But real personal change is not something one person can carry on behalf of another. Growth is a responsibility that belongs to the individual. No matter how supportive, loving, or understanding you are, you cannot do the internal work for someone else. You can support them, but you cannot replace their willingness to confront themselves.

 

The emotional cost of trying to fix someone becomes clearer over time. You may notice that you are always the one adjusting, always the one understanding, always the one absorbing emotional inconsistency. Your own needs begin to take a back seat. You may feel drained, anxious, or confused, especially when your effort does not lead to the change you expected.

 

There is also a subtle form of self-neglect that develops in these situations. When your focus is consistently on someone else’s healing, you begin to lose touch with your own emotional state. You start ignoring signs that you are unhappy, telling yourself that things will get better once they change. But in the meantime, you are also being affected, sometimes in ways you do not immediately recognize.

 

One of the hardest truths about the “I can fix them” mindset is that it often keeps you in situations longer than you should stay. Not because the person is necessarily bad, but because the relationship becomes centered on potential rather than reality. You are relating more to who they could become than who they consistently are.

 

And while people can and do change, that change is only sustainable when it comes from within them, not from pressure, love, or external effort. When someone chooses growth for themselves, the dynamic shifts. But when you are the driving force behind that change, you often end up exhausted, disappointed, or emotionally depleted.

 

Letting go of the need to fix someone does not mean you lack compassion. It simply means you are beginning to understand the limits of your responsibility in another person’s life. You are not meant to carry someone’s healing for them, especially at the cost of your own wellbeing.

 

Healthy relationships are not built on fixing, but on mutual awareness, mutual effort, and mutual responsibility.
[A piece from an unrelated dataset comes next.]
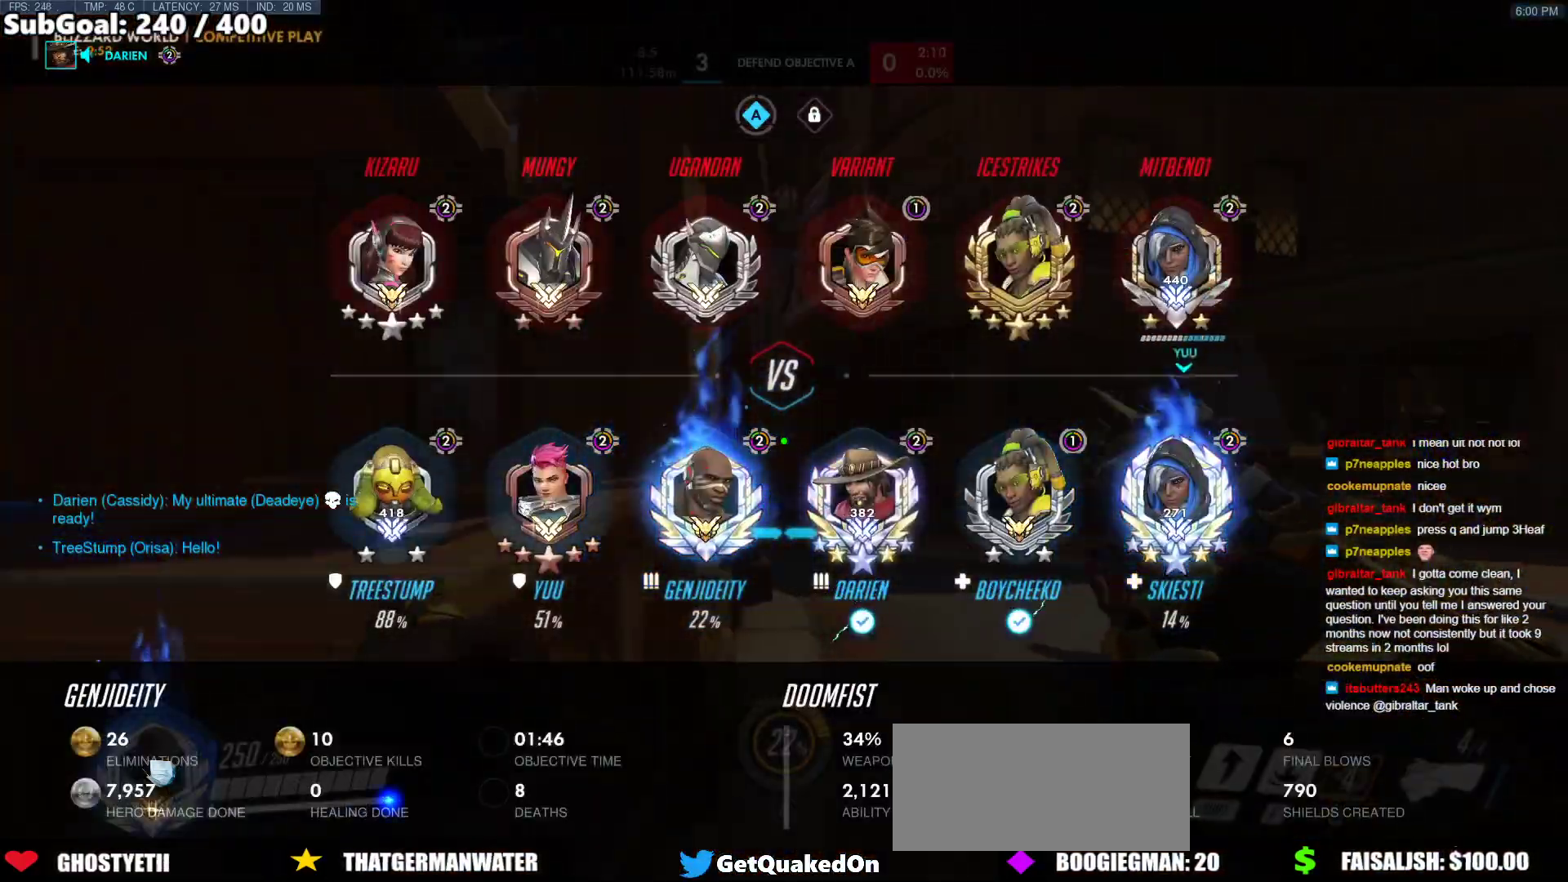
{"keys": ["a"], "mouse": [], "events": [[250, "a", "down"], [300, "mouse_left", "down"], [350, "d", "up"], [350, "mouse_left", "up"]]}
There is space for support, but there is also space for boundaries. There is care, but there is also clarity about what you can and cannot do for someone else.

 

When you start to step away from the idea that love is about fixing people, you begin to see relationships more clearly. You begin to ask better questions, not just about how much you care for someone, but also about how they show up for themselves and for you. And in that clarity, you give yourself permission to choose relationships that do not require you to lose yourself in order to sustain them.